3. High‑exchange regime (Ω ≫ 1).
   Langmuir kinetics dominate; particles rapidly bind and unbind, erasing the memory of exclusion‑driven jams. All edges converge to the same homogeneous density ρ_eq = ω_on c / (ω_on c + ω_off), where c is the reservoir concentration. The classic TASEP phases disappear, and the system behaves like a well‑mixed Langmuir process.

The authors validate these predictions through mean‑field calculations and extensive Monte‑Carlo simulations on various graph ensembles (regular lattices, Erdős‑Rényi random graphs, scale‑free networks). They demonstrate that the phase boundaries predicted by the effective rate diagram match simulation results across a wide range of system sizes (N ≈ 10^2–10^4) and average degrees. Moreover, they show how the three regimes manifest in observable quantities such as total current, density variance, and correlation length.
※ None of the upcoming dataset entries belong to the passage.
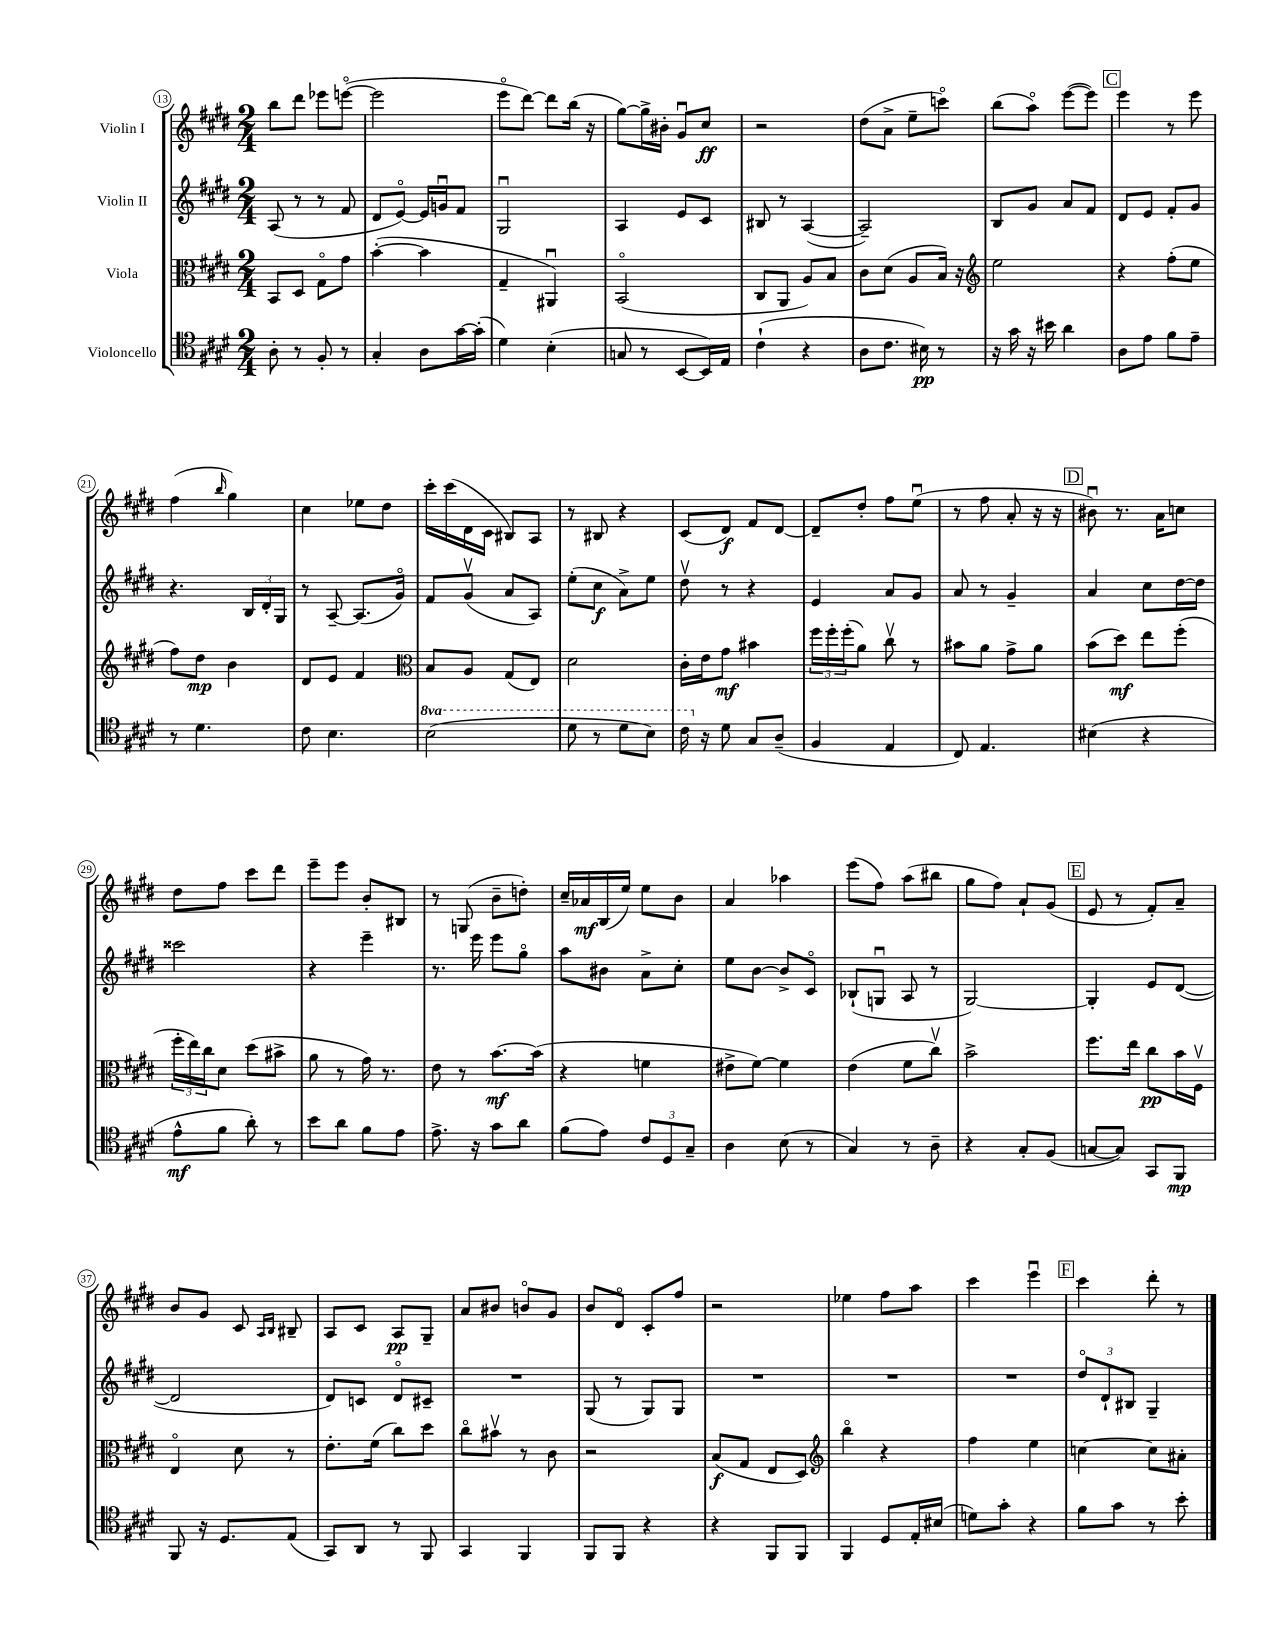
<<
\new StaffGroup <<
\new Staff = "s0" \with { instrumentName = "Violin I" } {
    \clef treble \key e \major \numericTimeSignature \time 2/4
    b''8 dis'''8 ees'''8 e'''8~\flageolet( |
    e'''2 |
    e'''8\flageolet dis'''8~) dis'''8 b''16( r16 |
    gis''8~) gis''16-> bis'16-. gis'8\downbow cis''8\ff |
    r2 |
    dis''8( a'8-> e''8-- c'''8\flageolet) |
    b''8( a''8\flageolet) e'''8~( e'''8) |
    \mark \markup { \box "C" } e'''4 r8 e'''8 |
    fis''4( \grace { b''16 } gis''4) |
    cis''4 ees''8 dis''8 |
    cis'''16-. cis'''16( dis'16 cis'16 bis8) a8 |
    r8 bis8 r4 |
    cis'8( dis'8\f) fis'8 dis'8~ |
    dis'8-- dis''8-. fis''8 e''8\downbow( |
    r8 fis''8 a'8-. r16 r16 |
    \mark \markup { \box "D" } bis'8\downbow) r8. a'16 c''8 |
    dis''8 fis''8 cis'''8 dis'''8 |
    e'''8-- e'''8 b'8-. bis8 |
    r8 g8( b'8-- d''8-.) |
    cis''16-- aes'16\mf b16( e''16) e''8 b'8 |
    a'4 aes''4 |
    e'''8( fis''8) a''8( bis''8 |
    gis''8 fis''8) a'8-! gis'8( |
    \mark \markup { \box "E" } e'8 r8 fis'8-.) a'8-- |
    b'8 gis'8 cis'8 \grace { a16 b16 } bis8-- |
    a8 cis'8 a8\pp gis8-- |
    a'8 bis'8 b'8\flageolet gis'8 |
    b'8 dis'8\flageolet cis'8-. fis''8 |
    r2 |
    ees''4 fis''8 a''8 |
    cis'''4 e'''4\downbow |
    \mark \markup { \box "F" } cis'''4 dis'''8-. r8 \bar "|." |
}
\new Staff = "s1" \with { instrumentName = "Violin II" } {
    \clef treble \key e \major \numericTimeSignature \time 2/4
    a8( r8 r8 fis'8 |
    dis'8 e'8~\flageolet) e'16 g'16\downbow fis'8 |
    gis2\downbow |
    a4 e'8 cis'8 |
    bis8 r8 a4~( |
    a2--) |
    b8 gis'8 a'8 fis'8 |
    \mark \markup { \box "C" } dis'8 e'8 fis'8-. gis'8 |
    r4. \tuplet 3/2 { b16 dis'16-. gis16 } |
    r8 a8~-- a8.( gis'16\flageolet) |
    fis'8 gis'8\upbow( a'8 a8) |
    e''8-.( cis''8\f a'8->) e''8 |
    dis''8\upbow r8 r4 |
    e'4 a'8 gis'8 |
    a'8 r8 gis'4-- |
    \mark \markup { \box "D" } a'4 cis''8 dis''16~ dis''16 |
    cisis'''2 |
    r4 e'''4-- |
    r8. e'''16 e'''8 gis''8\flageolet |
    a''8 bis'8 a'8-> cis''8-. |
    e''8 b'8~ b'8-> cis'8\flageolet |
    bes8-!( g8\downbow a8 r8 |
    gis2~) |
    \mark \markup { \box "E" } gis4-. e'8 dis'8~( |
    dis'2 |
    dis'8) c'8 dis'8\flageolet cis'8-- |
    R2 |
    gis8( r8 gis8) gis8 |
    R2 |
    R2 |
    R2 |
    \mark \markup { \box "F" } \tuplet 3/2 { dis''8\flageolet dis'8-! bis8 } gis4-- \bar "|." |
}
\new Staff = "s2" \with { instrumentName = "Viola" } {
    \clef alto \key e \major \numericTimeSignature \time 2/4
    b,8 dis8 gis8\flageolet gis'8 |
    b'4~-.( b'4 |
    gis4-- ais,4\downbow) |
    b,2\flageolet( |
    cis8 a,8 a8) b8 |
    cis'8 dis'8( a8 b16) r16 |
    \clef treble e''2 |
    \mark \markup { \box "C" } r4 fis''8-.( e''8 |
    fis''8) dis''8\mp b'4 |
    dis'8 e'8 fis'4 |
    \clef alto b8 a8 gis8( e8) |
    dis'2 |
    cis'16-. e'16 gis'8\mf bis'4 |
    \tuplet 3/2 { fis''16 fis''16-. fis''16-.( } a'8) cis''8\upbow r8 |
    bis'8 a'8 gis'8-> a'8 |
    \mark \markup { \box "D" } b'8( dis''8\mf) e''8 fis''8-.( |
    \tuplet 3/2 { fis''16-. e''16) cis''16 } dis'8 dis''8( bis'8-> |
    a'8 r8 gis'16) r8. |
    e'8 r8 b'8.~\mf b'16( |
    r4 f'4 |
    eis'8-> fis'8~) fis'4 |
    e'4( fis'8 cis''8\upbow) |
    b'2-> |
    \mark \markup { \box "E" } fis''8. e''16 cis''8\pp b'16 fis16\upbow |
    e4\flageolet dis'8 r8 |
    e'8.-. fis'16( cis''8) dis''8 |
    cis''8\flageolet bis'8\upbow r8 cis'8 |
    r2 |
    b8\f( gis8 e8 dis8) |
    \clef treble b''4\flageolet r4 |
    fis''4 e''4 |
    \mark \markup { \box "F" } c''4~ c''8 ais'8-. \bar "|." |
}
\new Staff = "s3" \with { instrumentName = "Violoncello" } {
    \clef tenor \key e \major \numericTimeSignature \time 2/4 \set Staff.ottavationMarkups = #ottavation-simple-ordinals
    a8-. r8 fis8-. r8 |
    gis4-. a8 gis'16~ gis'16-.( |
    dis'4) b4-.( |
    g8 r8 b,8~ b,16) e16 |
    cis'4-!( r4 |
    a8 cis'8. bis16\pp) r8 |
    r16 gis'16 r16 bis'16 a'4 |
    \mark \markup { \box "C" } a8 e'8 fis'8 e'8-- |
    r8 dis'4. |
    cis'8 b4. |
    \ottava #1 b'2( |
    dis''8 r8 dis''8 b'8) |
    cis''16 \ottava #0 r16 dis'8 gis8 a8--( |
    fis4 e4 |
    cis8) e4. |
    \mark \markup { \box "D" } bis4( r4 |
    e'8-^\mf fis'8 a'8-.) r8 |
    b'8 a'8 fis'8 e'8 |
    e'8.-> r16 gis'8 a'8 |
    fis'8( e'8) \tuplet 3/2 { cis'8 dis8 gis8-- } |
    a4 b8( r8 |
    gis4) r8 a8-- |
    r4 gis8-. fis8( |
    \mark \markup { \box "E" } g8~ g8) gis,8 fis,8\mp |
    fis,8 r16 dis8. e8( |
    gis,8) a,8 r8 fis,8 |
    gis,4 fis,4 |
    fis,8 fis,8 r4 |
    r4 fis,8 fis,8 |
    fis,4 dis8 e16-. bis16( |
    d'8) gis'8-. r4 |
    \mark \markup { \box "F" } fis'8 gis'8 r8 b'8-. \bar "|." |
}
>>
>>
\layout { \context { \Score currentBarNumber = #13 \override BarNumber.stencil = #(make-stencil-circler 0.1 0.3 ly:text-interface::print) } }
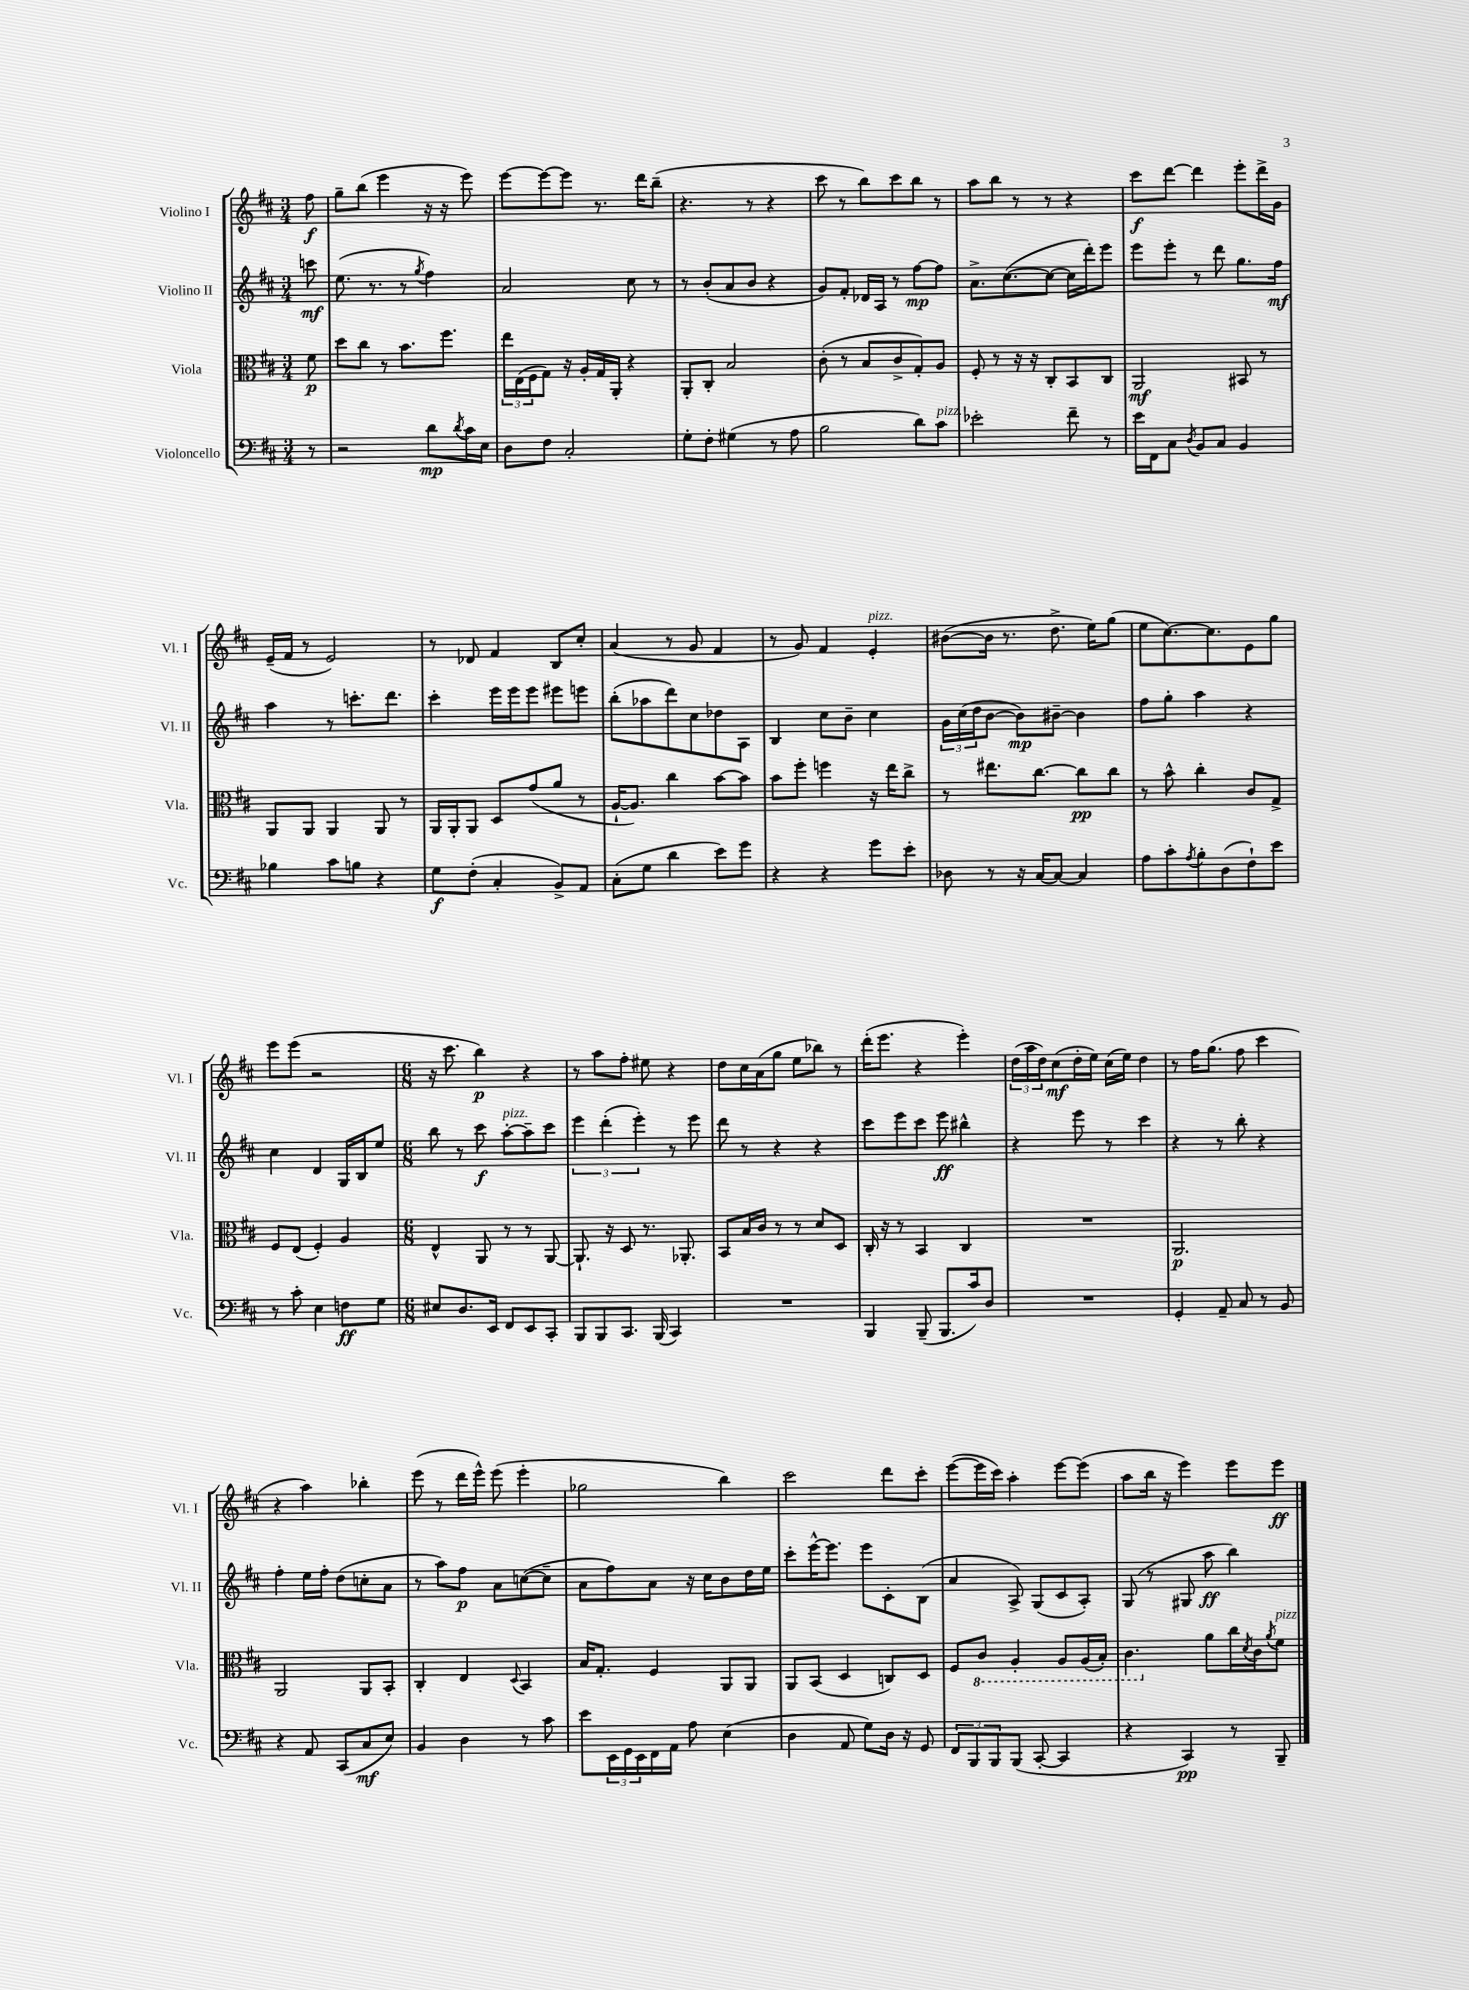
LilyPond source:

<<
\new StaffGroup <<
\new Staff = "s0" \with { instrumentName = "Violino I" shortInstrumentName = "Vl. I" } {
    \clef treble \key d \major \numericTimeSignature \time 3/4 \partial 8
    fis''8\f |
    g''8-- b''8( e'''4 r16 r16 e'''8) |
    e'''8~ e'''8~ e'''8 r8. d'''16 b''8--( |
    r4. r8 r4 |
    cis'''8 r8 b''8) cis'''8 b''8 r8 |
    a''8 b''8 r8 r8 r4 |
    cis'''8\f d'''8~ d'''4 e'''8-. d'''16-> g'16 |
    e'16--( fis'16 r8 e'2) |
    r8 des'8 fis'4 b8 cis''8-. |
    a'4( r8 g'8 fis'4 |
    r8 g'8) fis'4 e'4-.^\markup { \italic "pizz." } |
    bis'8~( bis'16 r8. d''8.-> e''16) g''8( |
    e''8 cis''8.~) cis''8. e'8 g''8 |
    e'''8 e'''8( r2 |
    \numericTimeSignature \time 6/8 r16 cis'''8. b''4\p) r4 |
    r8 a''8 fis''8-. eis''8 r4 |
    d''8 cis''16 a'16( g''8 e''8 bes''8) r8 |
    d'''16-.( e'''8. r4 e'''4-.) |
    \tuplet 3/2 { d''16( a''16 d''16) } cis''8\mf( d''16-. e''16) cis''16( e''16) d''4 |
    r8 fis''16 g''8.( fis''8 cis'''4 |
    r4 a''4) bes''4-. |
    e'''8( r8 d'''16 e'''16-^) e'''8( e'''4-. |
    ges''2 b''4) |
    cis'''2 d'''8 cis'''8-. |
    e'''8~( e'''16 cis'''16) a''4-. e'''8~ e'''8( |
    a''8 b''16 r16 e'''4) e'''8 e'''8\ff \bar "|." |
}
\new Staff = "s1" \with { instrumentName = "Violino II" shortInstrumentName = "Vl. II" } {
    \clef treble \key d \major \numericTimeSignature \time 3/4 \partial 8
    c'''8\mf |
    e''8.( r8. r8 \acciaccatura { g''8 } fis''4) |
    a'2 cis''8 r8 |
    r8 b'8-.( a'8 b'8 r4 |
    g'8) fis'8-. des'16 a16 r8 fis''8~\mp fis''8 |
    a'8.-> cis''8.~( cis''8~ cis''16 d'''16-.) e'''8 |
    e'''8 e'''8-. r8 d'''8 g''8. fis''16\mf |
    a''4 r8 c'''8.-. d'''8. |
    cis'''4-. e'''16 e'''16 e'''8 eis'''8 e'''8 |
    b''8-.( aes''8 d'''8) cis''8 des''8 a8 |
    b4 cis''8 b'8-- cis''4 |
    \tuplet 3/2 { g'16 cis''16( d''16 } b'8~ b'8\mp) bis'8~-- bis'4 |
    fis''8 g''8-. a''4 r4 |
    cis''4 d'4 g16 b16 e''8 |
    \numericTimeSignature \time 6/8 b''8 r8 cis'''8\f a''8~-.^\markup { \italic "pizz." } a''8-- cis'''8 |
    \tuplet 3/2 { e'''4 d'''4-.( e'''4-.) } r8 e'''8 |
    d'''8 r8 r4 r4 |
    cis'''8 e'''8 cis'''8 e'''8\ff bis''4-^ |
    r4 e'''8 r8 cis'''4 |
    r4 r8 b''8-. r4 |
    fis''4-. e''16 fis''16-. d''8( c''8-. a'8 |
    r8 a''8) fis''8\p a'8 c''8~( c''8-- |
    a'8 fis''8) a'8 r16 cis''16 b'8 d''16 e''16 |
    cis'''8-. e'''16~-^ e'''8. e'''8 cis'8-. b8( |
    a'4 a8->) g8( cis'8 a8-.) |
    g8( r8 gis8 a''8\ff b''4) \bar "|." |
}
\new Staff = "s2" \with { instrumentName = "Viola" shortInstrumentName = "Vla." } {
    \clef alto \key d \major \numericTimeSignature \time 3/4 \partial 8
    fis'8\p |
    d''8 cis''8 r8 b'8. fis''8. |
    \tuplet 3/2 { e''16 e16( fis16 } g8) r16 a16-. g16 a,16-. r4 |
    a,8-. cis8-. b2 |
    cis'8-.( r8 b8 cis'8-> g8-.) a8 |
    fis8-. r8 r16 r16 cis8-. b,8 cis8 |
    a,2\mf bis,8 r8 |
    a,8 a,8 a,4 a,8 r8 |
    a,16 a,16-. a,8 d8 g'8( a'8 r8 |
    a16~-! a8.) cis''4 b'8~ b'8 |
    b'8 fis''8-. f''4 r16 e''16 cis''8-> |
    r8 eis''8. cis''8.~ cis''8\pp cis''8 |
    r8 b'8-^ cis''4-. cis'8 g8-> |
    fis8 e8( fis4-.) a4 |
    \numericTimeSignature \time 6/8 e4-^ a,8 r8 r8 a,8~ |
    a,8.-! r16 d8 r8. aes,8.-. |
    b,8 b16 cis'16 r8 r8 d'8 d8 |
    cis16-. r16 r8 b,4 cis4 |
    R2. |
    a,2.\p |
    a,2 a,8 b,8-. |
    cis4-. e4 \appoggiatura { d8 } b,4 |
    b16 g8.-. fis4 a,8 a,8 |
    a,8 b,8( d4 c8) d8 |
    fis8 \ottava #-1 cis8 a,4-. a,8 a,16( b,16-.) |
    cis4. \ottava #0 a'8 cis''16 \acciaccatura { d'8 } cis'16 \acciaccatura { a'8 } fis'8^\markup { \italic "pizz." } \bar "|." |
}
\new Staff = "s3" \with { instrumentName = "Violoncello" shortInstrumentName = "Vc." } {
    \clef bass \key d \major \numericTimeSignature \time 3/4 \partial 8
    r8 |
    r2 d'8\mp \acciaccatura { d'8 } cis'16 e16 |
    d8 fis8 cis2-. |
    g8-. fis8-. gis4( r8 a8 |
    b2 d'8) cis'8^\markup { \italic "pizz." } |
    ees'2-. fis'8-- r8 |
    e'16 fis,16 cis8 \acciaccatura { d8 } b,8 cis8 b,4 |
    bes4 cis'8 b8 r4 |
    g8\f fis8-.( cis4-. b,8->) a,8 |
    cis8-.( g8 d'4 e'8) g'8 |
    r4 r4 g'8 e'8-. |
    des8 r8 r16 cis16~ cis8~ cis4 |
    a8 cis'8-. \acciaccatura { a8 } b8-. d8( fis8-!) e'8 |
    r8 cis'8-. e4 f8\ff g8 |
    \numericTimeSignature \time 6/8 eis8 d8. e,16 fis,8 e,8 cis,8-. |
    b,,8 b,,8 cis,8. b,,16( cis,4) |
    R2. |
    b,,4 b,,8--( b,,8. cis'16) d8 |
    R2. |
    g,4-. a,8-- cis8 r8 b,8 |
    r4 a,8 cis,8( cis8\mf e8) |
    b,4 d4 r8 cis'8 |
    e'8 \tuplet 3/2 { e,16 g,16 e,16 } fis,16 a,16 a8 e4( |
    d4 a,8 g8) d16 r16 g,8 |
    \tuplet 3/2 { fis,8 b,,8 b,,8 } b,,8( cis,8~-. cis,4 |
    r4 cis,4\pp) r8 b,,8-- \bar "|." |
}
>>
>>
\layout { \context { \Score \remove "Bar_number_engraver" } }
Biologically, the three regimes correspond to different cellular strategies. In the low‑exchange limit, transport is highly directed and concentrated along specific “highway” filaments, which could be advantageous for rapid delivery of cargo to particular organelles. In the intermediate regime, the cell achieves a compromise: cargo is efficiently moved along filaments while the cytoplasmic pool supplies and removes particles, allowing flexible redistribution. In the high‑exchange limit, the system behaves like a diffusion‑dominated environment, ensuring uniform distribution of soluble factors.

The paper concludes that the effective‑rate diagram provides a powerful, intuitive method to reduce the complexity of excluded‑volume transport on arbitrary networks to the well‑understood physics of a single TASEP‑LK segment. This reduction opens the door to quantitative modeling of intracellular transport on realistic cytoskeletal architectures extracted from microscopy data, and suggests extensions such as bidirectional motors, dynamic filament remodeling, and heterogeneous attachment/detachment rates.